Based on a 20-factor questionnaire, the respondents were asked to rate the importance of the occupational ethics risk induced by each factor according to the 5-point Likert scale (1 = significantly unimportant; 5 = significant importance). This study invited a variety of respondents, which can reveal different perspectives on the research topic. The questionnaire was either emailed or delivered by hand to each participant. This study adopts the method of the self-evaluation of project stakeholders, that is, to expand the sample by asking eligible respondents to identify other project stakeholders to participate in the study. With the expansion and accumulation of samples, sufficient research data are obtained.
In the analysis process, the basic data of a descriptive statistical analysis is first carried out to verify the reliability and effectiveness of the data, and the influence degree of various factors on the cost control of the water conservancy project general contracting is analyzed, before the importance of each factor is ranked. Following the evaluation of the barriers, the variables were factorially analyzed to enable related barriers to be clustered under a unique construct. The EFA tool was used to conduct this analysis due to its ability to factorize a large number of variables into significantly fewer constructs. EFA has two key stages: factor rotation and factor extraction. Moreover, the other tests ingrained in the EFA tool to check the appropriateness of the data are Bartlett’s test of sphericity and the Kaiser Meyer-Olkin (KMO) test. To test whether the data are suitable for factor analysis, the Kaiser-Meyer-Olkin (KMO) test and Bartlett’s Test were used. KMO is an index to compare the observed correlation coefficient with the partial correlation coefficient. Given a range of 0 to 1, any KMO value closer to zero connotes a dispersed interrelated pattern of variables, which makes the dataset unsuitable for EFA. Conversely, a KMO value of or closer to 1 represents perfectly compacted interconnection patterns, which ensures data suitability for EFA. However, any KMO value of 0.5 is satisfactory for EFA to proceed. Bartlett’s Test is used to test the homogeneity of variance, a necessary condition for factor analysis. Both the KMO test and Bartlett’s test of sphericity were conducted to examine the appropriateness of employing the EFA technique in this study. A KMO value should be higher than the 0.5 threshold; meanwhile, the significance level of Bartlett’s test for sphericity should also be small (e.g., p-value = 0.000). Factor extraction determines the initial factor grouping between variables. The methods of factor extraction include the principal component method and principal axis factor method. This study used the principal component analysis method to identify the grouping of factors. The purpose of factor rotation is to better understand and explain the practical significance of the factor and determine the final value of the grouping. Factor rotation can be orthogonal or oblique. This study adopted the Promax rotation to analyze the data with the correlation of components.

> [REQUIRED ACTION]
Summarize the passage on the questionnaire and factor analysis in two sentences.

> [Chart understanding data]
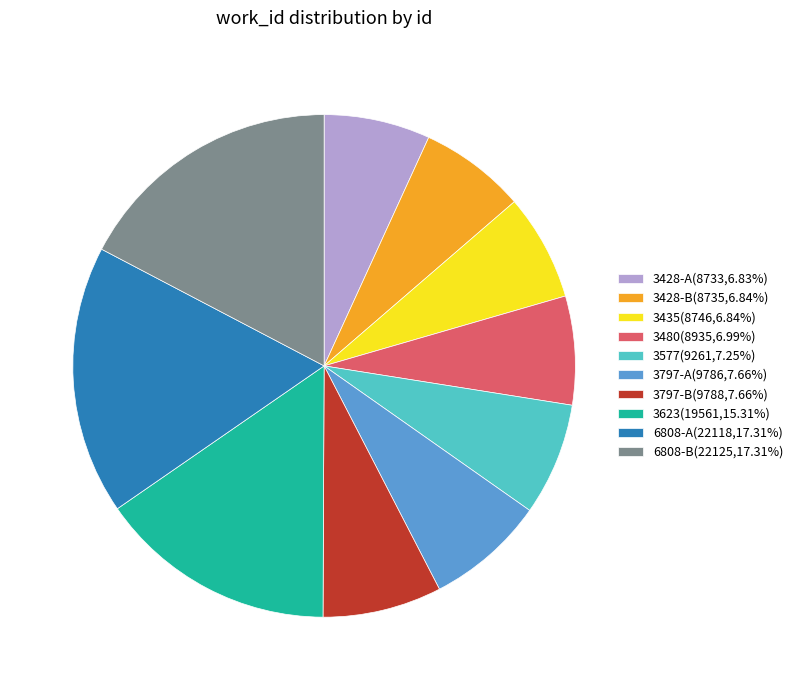

True or false: 3623 accounts for 15% of the total.

True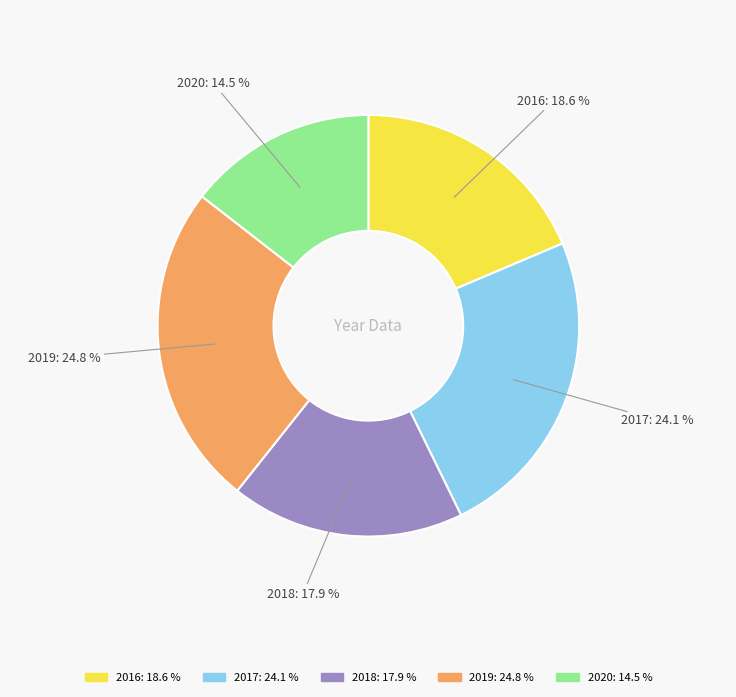

Rank the categories by value from highest to lowest.

2019, 2017, 2016, 2018, 2020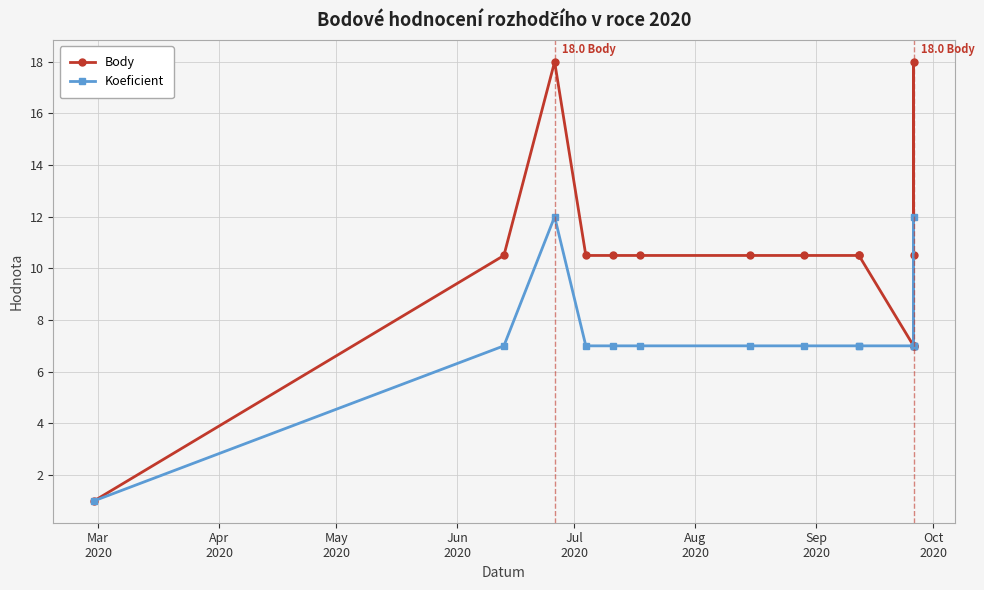

What is the value of the Body point at the 8th from the left?

10.5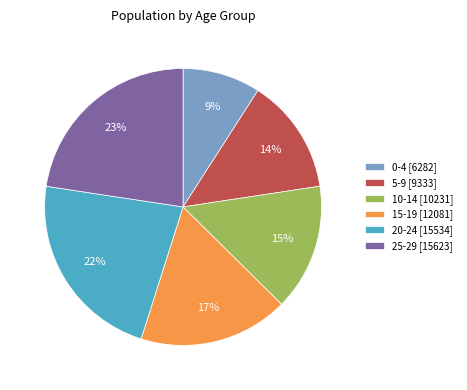

What is the smallest slice in the pie chart?

0-4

> [WRITTEN SOLUTION]
Respondents rated the importance of the occupational ethics risk from each of 20 factors on a 5-point Likert scale, and the sample grew as eligible respondents identified other project stakeholders to take part. After descriptive analysis and a ranking of the factors, the study applied EFA, first checking data suitability with the KMO test (threshold above 0.5) and Bartlett's test of sphericity, then extracting factors by principal component analysis and applying Promax rotation.